Dataset items
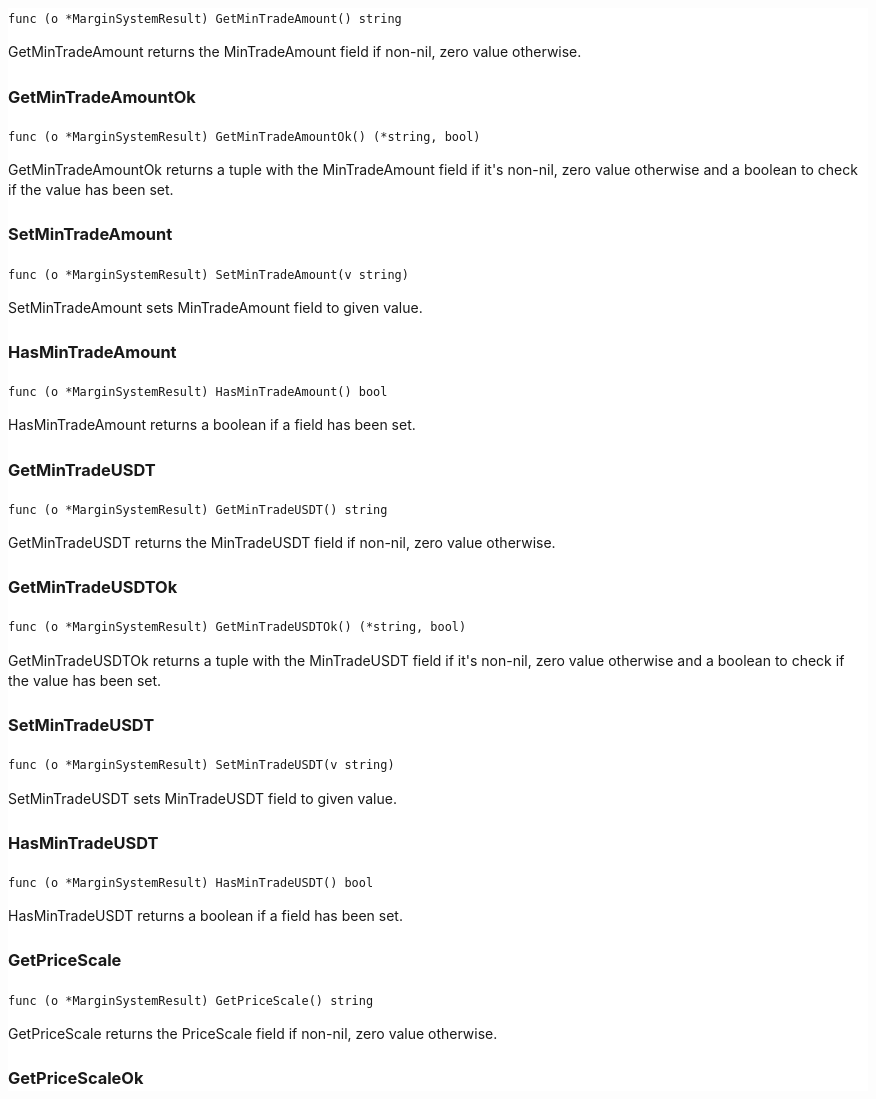 `func (o *MarginSystemResult) GetMinTradeAmount() string`

GetMinTradeAmount returns the MinTradeAmount field if non-nil, zero value otherwise.

### GetMinTradeAmountOk

`func (o *MarginSystemResult) GetMinTradeAmountOk() (*string, bool)`

GetMinTradeAmountOk returns a tuple with the MinTradeAmount field if it's non-nil, zero value otherwise
and a boolean to check if the value has been set.

### SetMinTradeAmount

`func (o *MarginSystemResult) SetMinTradeAmount(v string)`

SetMinTradeAmount sets MinTradeAmount field to given value.

### HasMinTradeAmount

`func (o *MarginSystemResult) HasMinTradeAmount() bool`

HasMinTradeAmount returns a boolean if a field has been set.

### GetMinTradeUSDT

`func (o *MarginSystemResult) GetMinTradeUSDT() string`

GetMinTradeUSDT returns the MinTradeUSDT field if non-nil, zero value otherwise.

### GetMinTradeUSDTOk

`func (o *MarginSystemResult) GetMinTradeUSDTOk() (*string, bool)`

GetMinTradeUSDTOk returns a tuple with the MinTradeUSDT field if it's non-nil, zero value otherwise
and a boolean to check if the value has been set.

### SetMinTradeUSDT

`func (o *MarginSystemResult) SetMinTradeUSDT(v string)`

SetMinTradeUSDT sets MinTradeUSDT field to given value.

### HasMinTradeUSDT

`func (o *MarginSystemResult) HasMinTradeUSDT() bool`

HasMinTradeUSDT returns a boolean if a field has been set.

### GetPriceScale

`func (o *MarginSystemResult) GetPriceScale() string`

GetPriceScale returns the PriceScale field if non-nil, zero value otherwise.

### GetPriceScaleOk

EXERCISE OBJECTIVE
Copy every line in the records above that contains the word "SetMinTradeAmount".

SOLUTION TO THE PROBLEM
### SetMinTradeAmount
`func (o *MarginSystemResult) SetMinTradeAmount(v string)`
SetMinTradeAmount sets MinTradeAmount field to given value.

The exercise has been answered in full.